Build. Boom. Sell. Sprawl. The planet hasn’t seen anything quite like China
From my 24th-floor office in northeast Beijing, each day I survey the startling expansion and transformation of the city. Every morning brings either a new high-rise or a vacant lot where an old high-rise once stood, a situation accelerated by the $40 billion Beijing is spending in preparation for the upcoming Olympics. But the changes China is experiencing are far more profound than a few new skyscrapers, and the consequences of those changes reach around the globe.
As an editor for China Security, an English-language policy journal based in Beijing, I am in a unique position to observe this transitional time for China and the effect it has on the rest of the world. The mission of our journal is to foster a dialogue between Chinese and Western scholars on security issues that range from traditional military defense to energy and environment. In the course of bringing our articles to print, it is my job to help research, critique, and tailor each piece to provide our readers with diverse and informed viewpoints on modern China. It is both a demanding and a fulfilling job.
How I began a career in China defies straightforward explanation. At the University of Tennessee, I studied geography and political science, learned Spanish and Russian, studied abroad in Europe, and conducted my thesis research in the Balkans. This may seem a circuitous route to Beijing, but the breadth of experience I gained in that path is useful in a country so inextricably linked to the rest of the planet. After all, in China, the big picture is the only picture. Now the world’s fourth-largest economy, China’s exports are worth more than $1 trillion and fill stores and markets around the globe–this from a country that was struggling to feed itself only decades ago.

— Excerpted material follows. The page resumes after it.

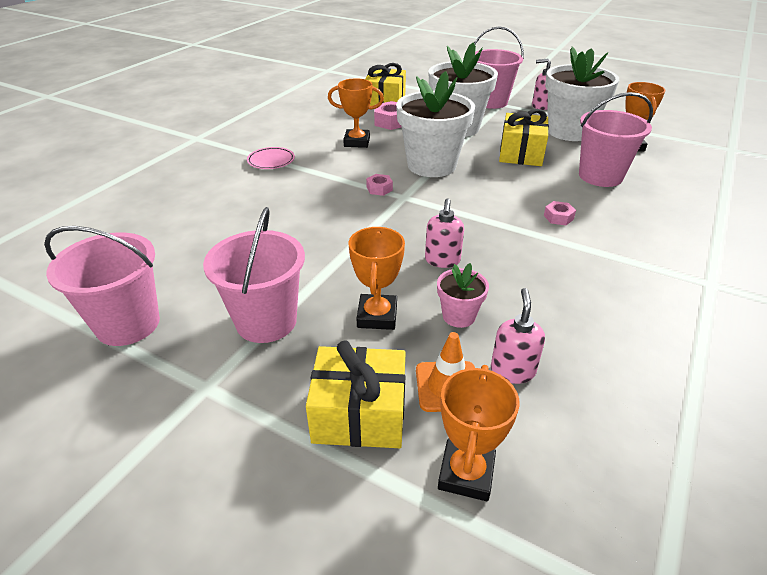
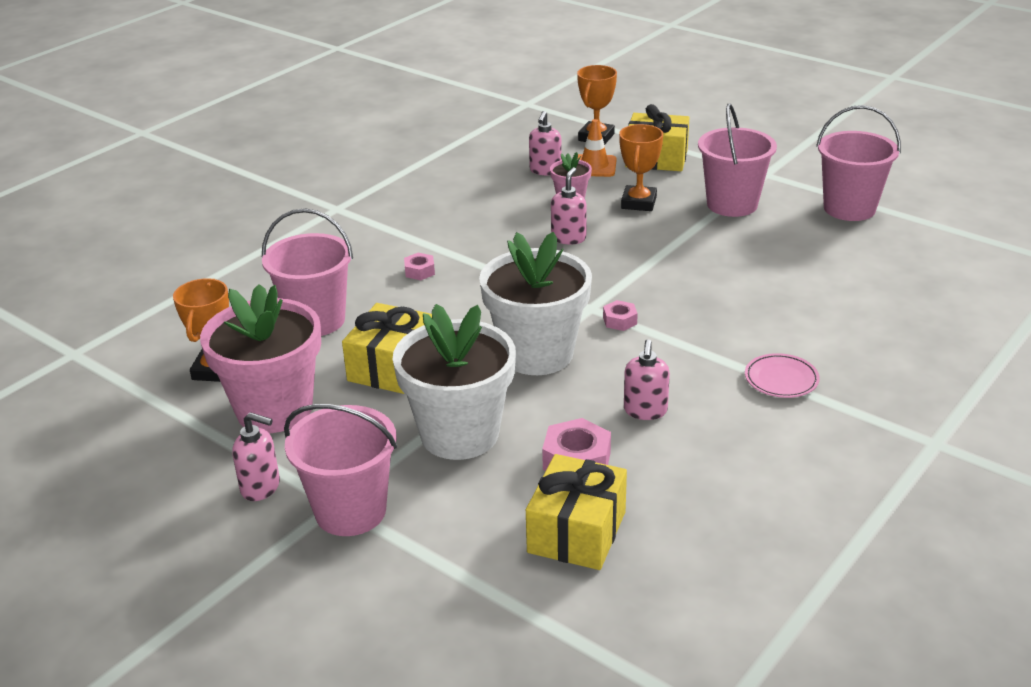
camera: 170 degrees left, 5 degrees down
orange trophy [328,78,384,148] -> pink soap dispenser [624,339,670,420]
white flower pot [545,46,619,141] -> pink flower pot [200,284,321,433]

However, China’s reversal of fortune has come at a tremendous cost. The most obvious consequences of its unchecked growth are environmental. According to the World Bank, China is home to 16 of the world’s 20 most polluted cities. Moreover, it gets 80 percent of its electricity from coal, which has resulted in the trebling of carbon dioxide emissions since 1990 and a 25 percent increase in global mercury pollution. China’s growing thirst for energy also calls into question the sustainability of peace. Once a self-sufficient petroleum-producing country, China is now expected to import 70 percent of its oil from the Middle East by 2015, potentially putting it on a strategic collision course with U.S. interests. Meanwhile, all of these problems are compounded by lagging political reform, which has failed to progress in step with economic growth.
While many are tempted to label China as the epicenter of the world’s troubles, we must acknowledge that the expectations for China’s conduct are much higher than they were during the development phase of Western countries. Furthermore, because it faces so many challenges, China has the potential to become a leader in addressing global problems. There are many indications it is rising to meet that challenge, particularly in areas of environmental and energy innovation. Whether China succeeds or fails in this endeavor is perhaps the most important question of our generation and will impact every person on the planet. In the coming decades, policymakers and researchers will be divided into two groups: those who understand China and those who do not. Whether we like it or not, China will play a pivotal role in the coming century, and I am here in the hope that I can play a constructive role in that future.